The massive deployment of Russian air defense batteries in Syria has deflected NATO interventionism from a proposed no-fly-zone to a ground incursion from Assad’s southern flank, precisely as predicted by the Essential Intelligence Network in early May. WorldTribune’s Brian M Downing analyzes the prospects and outcome of this strategic maneuver in the near and intermediate term. His conclusions with regards to a southern front in that war also vindicate another Essential Intelligence prediction from Mid May.
Brian M Downing
The Obama administration is reluctantly upping its involvement in the Syrian civil war.
Though the White House offers few details, reports indicate that American personnel will arm and train teams of rebel fighters on Jordanian territory, then send them across the border to fight the Assad government.
U.S. Marines monitor Eager Lion 2013 maneuvers in Quweira, 300 kilometers south of Amman, on June 19. /AP/Maya Alleruzzo
This is unlikely to bring a rapid turn of events in the war. The Syrian Army is on the move and rebel forces are in disarray. The new U.S. directives will nonetheless present problems for Assad, though they may also pose problems for the U.S. – eminently foreseeable ones.
Units deploying from Jordan into Syria will, it is hoped, constitute a second front of sorts, which will take pressure off beleaguered Free Syrian Army and al Nusra Front forces in the north and east. They will likely try to solidify rebel control over the city of Daraa and the surrounding province, which was an early site of protest and armed rebellion, and which is presently embattled.
This southern front will further stretch the Syrian army by diverting units to reinforce Damascus – only sixty-five miles from Daraa. It may also divert Hizbullah forces now staging around Aleppo in the north, though it is unlikely they will deploy far from Lebanon where Sunni militias are skirmishing with Hizbullah and a return to civil war may be at hand.
A southern front in what is now a sectarian conflict will draw more local support than rebels elsewhere enjoy. The northern area along the Mediterranean coast is where the Alawi and Shias are concentrated; the south along the Jordanian border is far more Sunni. (Rebel concentration in the Shia littoral may one day be judged to have been a serious blunder.)

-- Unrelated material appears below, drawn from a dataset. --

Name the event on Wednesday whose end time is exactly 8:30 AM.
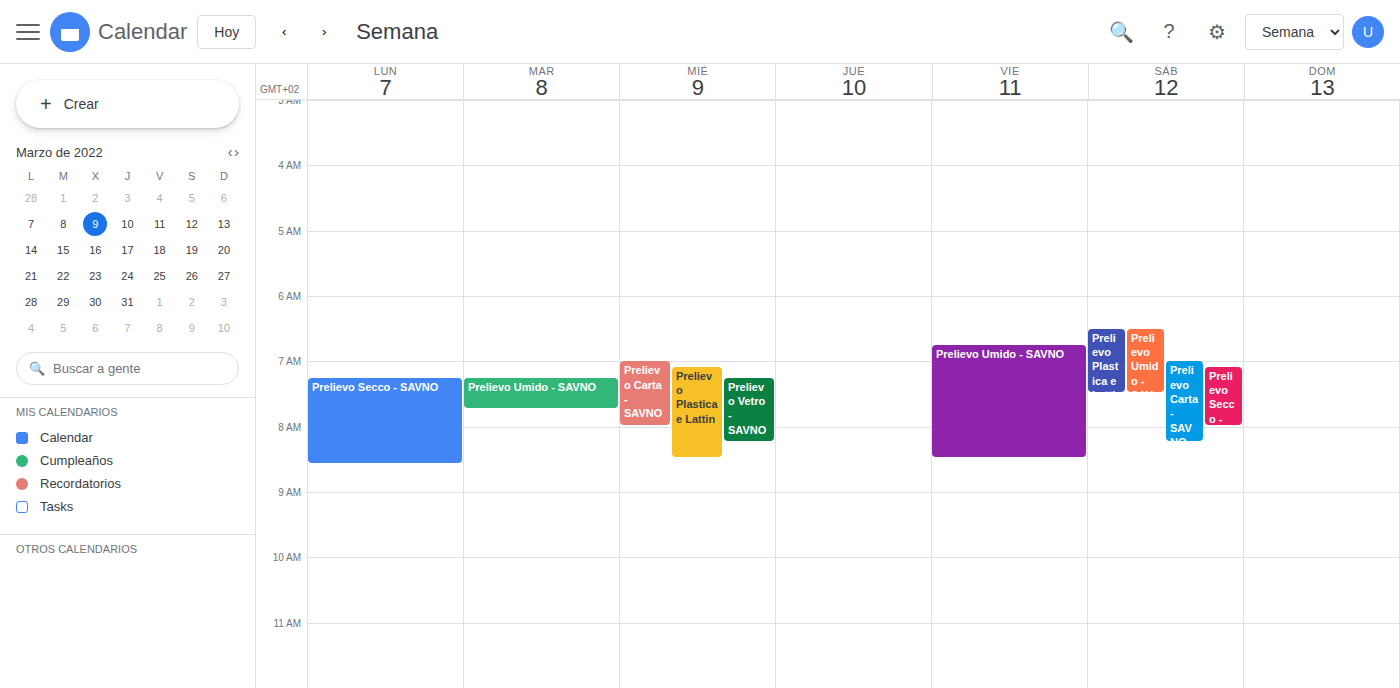
"Prelievo Plastica e Lattin"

Furthermore, a southern front can be supplied from Israel, which is eager to oust Assad and see Syria weak, fragmented, and unable to pose a threat.

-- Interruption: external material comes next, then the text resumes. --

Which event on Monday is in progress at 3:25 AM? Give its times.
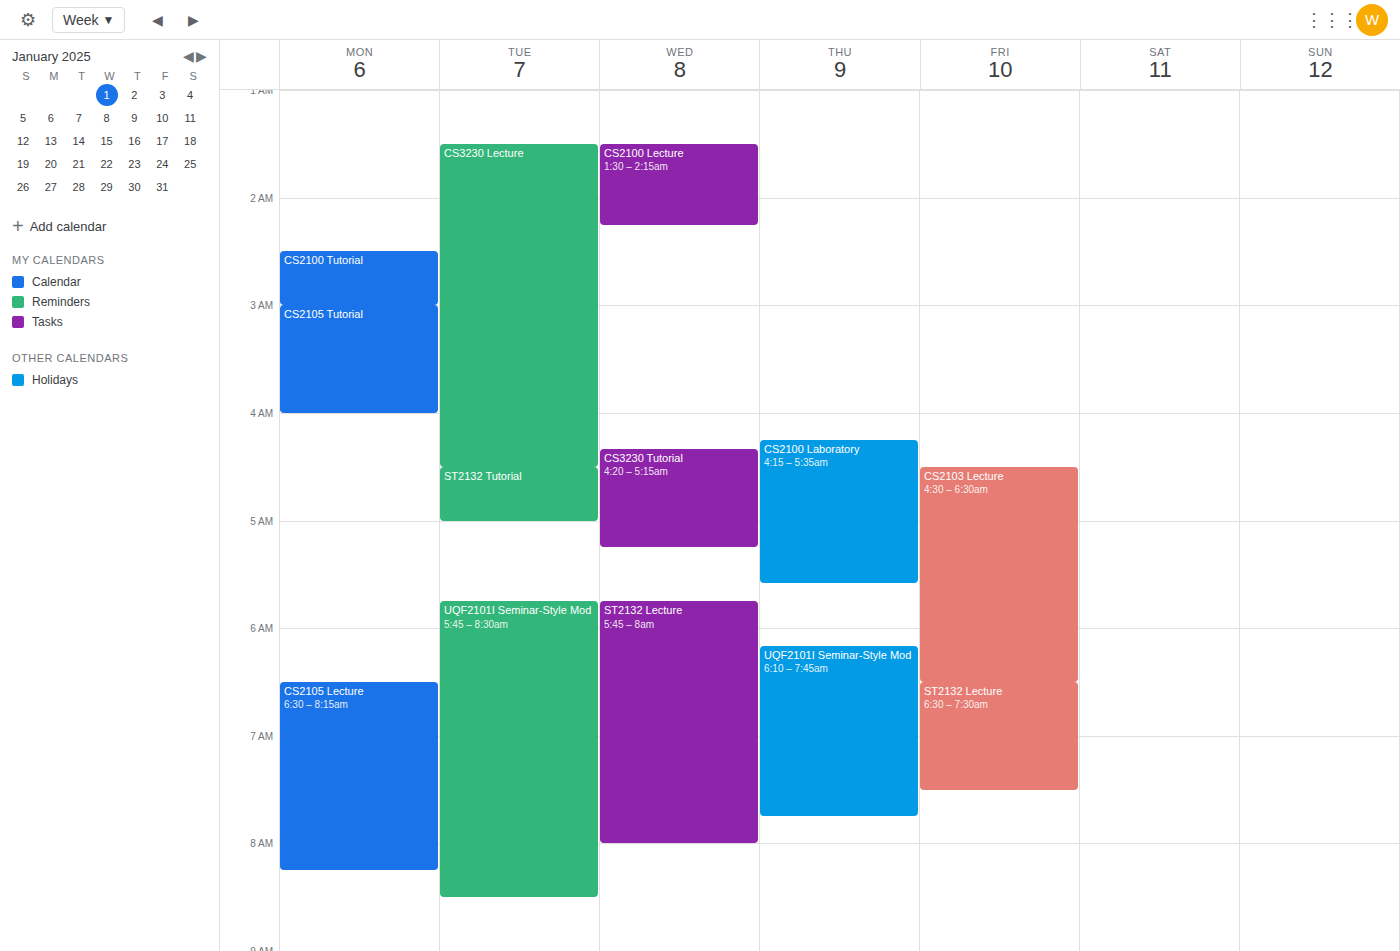
"CS2105 Tutorial", 3:00 AM to 4:00 AM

The U.S. also hopes that trained and well-equipped forces in the south will attract new recruits and other rebel forces. This will prevent them from going to the superior forces of the al Nusra Front, which is a Salafi militant group with ties to Al Qaida in Iraq. However, al Nusra has heretofore shown a remarkable ability to funnel in money and weapons from Salafi benefactors in the region, especially Saudi Arabia and other Gulf states.
The U.S. effort runs the risk of “Americanizing” the war, at least in the minds of the Assad government and its supporters in Iran, China, and Russia. This may bring new resolve to the Syrian army as the war becomes increasingly a conflict with Israel’s longstanding ally.

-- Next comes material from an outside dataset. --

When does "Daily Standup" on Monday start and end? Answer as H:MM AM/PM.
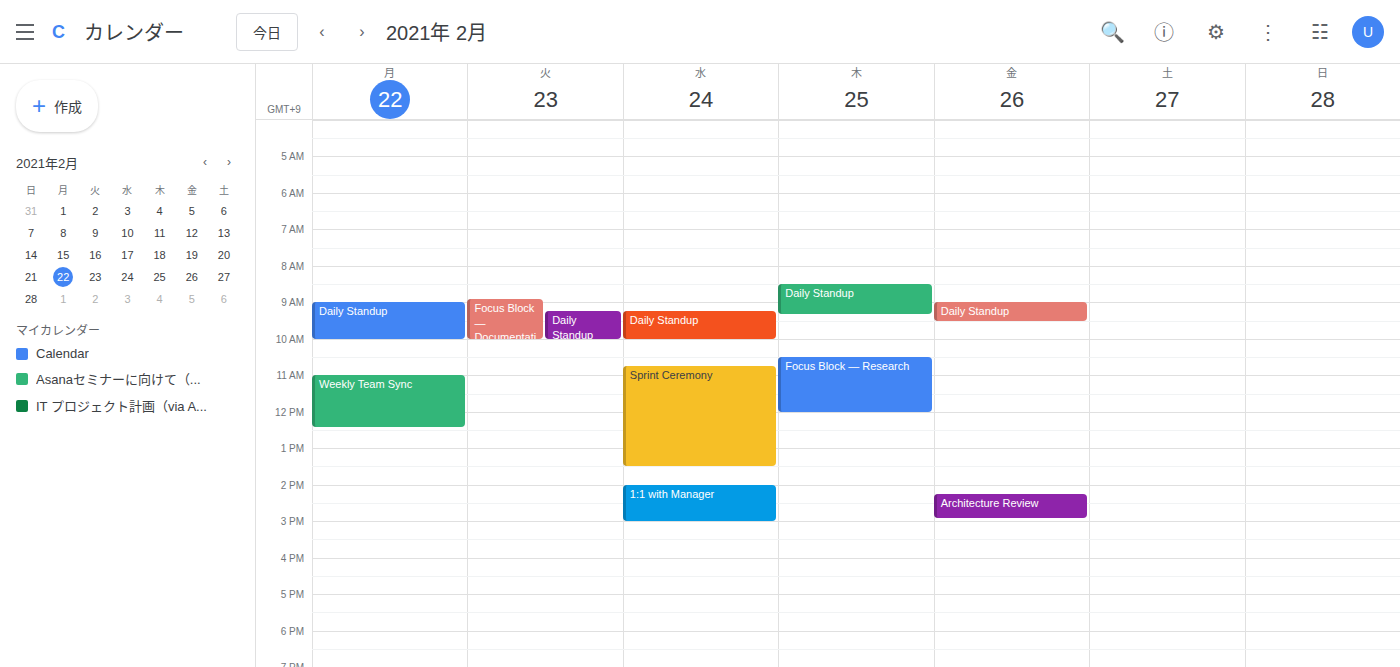
9:00 AM to 10:00 AM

Russia has already expressed displeasure at U.S. actions in Syria, most recently by using its influence in Kyrgyzstan to end U.S. access to an airfield there used to supply Afghanistan. The move signals the possibility of also choking off the U.S.’s northern supply route into Afghanistan which runs through Russia and Uzbekistan, another former Soviet Republic where Russian influence is strong.
Syria may opt to retaliate against training bases in Jordan, forcing King Abdullah to reconsider things. Thoughtful Russian or Chinese statesman will delight in comparing to the U.S.’s 1970 incursion into Cambodia to destroy Viet Cong base camps. Such retaliation could inflict casualties on U.S. personnel. Indeed, it might be designed to do just that, forcing President Obama and the American public to reconsider things.
This may lead to further escalation – the “slippery slope” into another Middle Eastern morass. The Obama administration’s foreign policy team is not without champions of intervention in the name of democracy, who have more in common with the Neoconservatives than either Susan Rice or William Kristol would care to admit.
However, the team also has less adventurous figures, who served in Vietnam and who are not unmindful of the lead-up to that war. Most importantly, the president is determined to avoid deeper involvement in a conflict which offers few if any benefits to U.S. national security and which would greatly distract from pressing domestic concerns.